Partially conductive
In the new draft EN ISO 20345/6/7:2021, a new term is used for these products formally known as “conductive”. This will be changed to “partially conductive” in name only. This is done in order to prevent confusion between this and a proposed new product type in a standard for live electrical working that intends also to use the term conductive. The testing, marking and properties are unchanged.
This type of footwear has a resistance of 1 x 105Ω (100kΩ) or less in a dry atmosphere. The product can be identified by the marking of the category of protection “C”.
This product type is highly specialised and rare in industry, it is exclusively for use in environments where there is a risk of explosion, such as packing munitions. In this environment type, there will be no risk of electrocution from malfunctioning electrical equipment (no electrical equipment will be in use) so the standards include no low resistance requirement, only an upper limit to ensure all static is dissipated away from the body.
Antistatic
This footwear type has a resistance of between 1 x 105Ω and 109Ω (100kΩ to 1GΩ) when tested in both “wet and dry” environments. The marking associated with this category of protection is “A” but also forms part of the group marking codes S1, S2, S3, S4 & S5. This is also included in two new marking codes S6 & S7 which are included in the new draft EN ISO 20345/6 & 7:2021
This product type is for use in environments where there is a risk of fire but where the risk of contact with mains electricity cannot be entirely eliminated from the workplace - such as a garage. In these end uses there is some risk of fire or explosion as a result of static discharge, but the risk is relatively low and it will only be in the event of failure of equipment. Antistatic footwear is also suitable where electrical equipment is in use and may pose a risk of electrocution in the event of failure. The antistatic requirements associated with this product type include a low-end electrical resistance to reduce the risk of electrocution in the event of accidental contact with mains voltage electricity. This offers some resistance to current flow through the body, introducing a nominal electrical resistance between the foot and the floor in the event of equipment failure, through the sole and in dry conditions only. Antistatic footwear is NOT suitable for live electrical working.
ESD – Electrostatic Dissipative footwear
The ESD claim often found on footwear does not directly offer protection of the wearer and is therefore not a PPE claim. The ESD claim is entirely about protection of product and therefore outside of the scope of the (European and UK) PPE regulation. Where footwear caries the ESD claim, it can and usually does claim this in addition to the PPE claims which are covered by the CE mark or UKCA mark, these may include either antistatic or conductive.
In recent years, the standard for ESD protection has changed considerably. The test method for ESD footwear can be found in EN 61340-4-3:2018 and the requirements in EN 61340-5-1:2016. There is NO specific marking for this standard but ordinarily some identifying mark will be present on the footwear – often in the form of a Pictogram.
The resistance requirement of the ESD standards for footwear is 1 x 108Ω or less (there is NO lower limit) but this is now carried out in a “very dry” environment at 12%RH, significantly drier than the Antistatic and conductive test methods in the PPE footwear standards.

**GOAL OF THE EXERCISE:** Write out, word for word, the part of the text on footwear resistance that begins with the words "ESD – Electrostatic" and ends with "antistatic or conductive.".

**RAW DATA:**
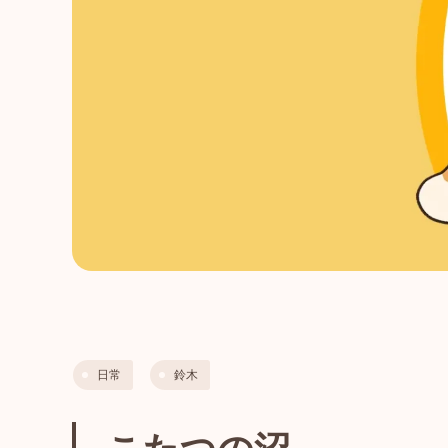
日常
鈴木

--

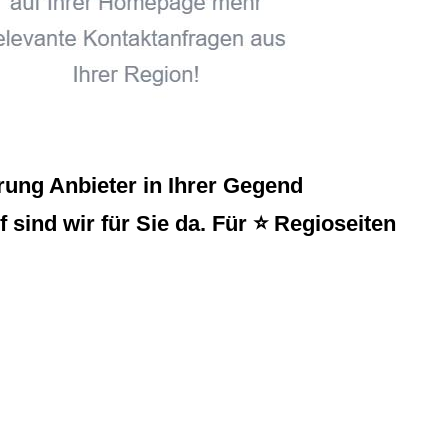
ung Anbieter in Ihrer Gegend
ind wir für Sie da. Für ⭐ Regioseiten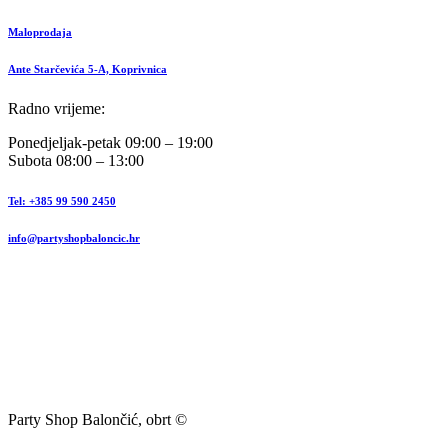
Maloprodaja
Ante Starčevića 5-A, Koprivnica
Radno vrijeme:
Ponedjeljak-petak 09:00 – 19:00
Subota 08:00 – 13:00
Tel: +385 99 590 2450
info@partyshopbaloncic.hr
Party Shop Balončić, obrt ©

--

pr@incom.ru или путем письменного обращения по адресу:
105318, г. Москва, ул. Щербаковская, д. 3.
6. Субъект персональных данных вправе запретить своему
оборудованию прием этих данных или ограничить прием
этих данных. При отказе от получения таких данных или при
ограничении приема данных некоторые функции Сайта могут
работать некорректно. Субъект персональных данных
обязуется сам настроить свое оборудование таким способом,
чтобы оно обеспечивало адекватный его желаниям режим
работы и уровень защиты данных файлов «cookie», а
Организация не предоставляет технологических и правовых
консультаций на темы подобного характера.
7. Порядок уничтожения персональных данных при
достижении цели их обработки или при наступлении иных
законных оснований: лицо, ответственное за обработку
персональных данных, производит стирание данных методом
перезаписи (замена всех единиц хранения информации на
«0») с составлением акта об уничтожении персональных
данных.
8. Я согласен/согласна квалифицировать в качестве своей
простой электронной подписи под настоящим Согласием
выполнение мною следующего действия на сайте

**SOLUTION TO THIS TASK:**
ESD – Electrostatic Dissipative footwear
The ESD claim often found on footwear does not directly offer protection of the wearer and is therefore not a PPE claim. The ESD claim is entirely about protection of product and therefore outside of the scope of the (European and UK) PPE regulation. Where footwear caries the ESD claim, it can and usually does claim this in addition to the PPE claims which are covered by the CE mark or UKCA mark, these may include either antistatic or conductive.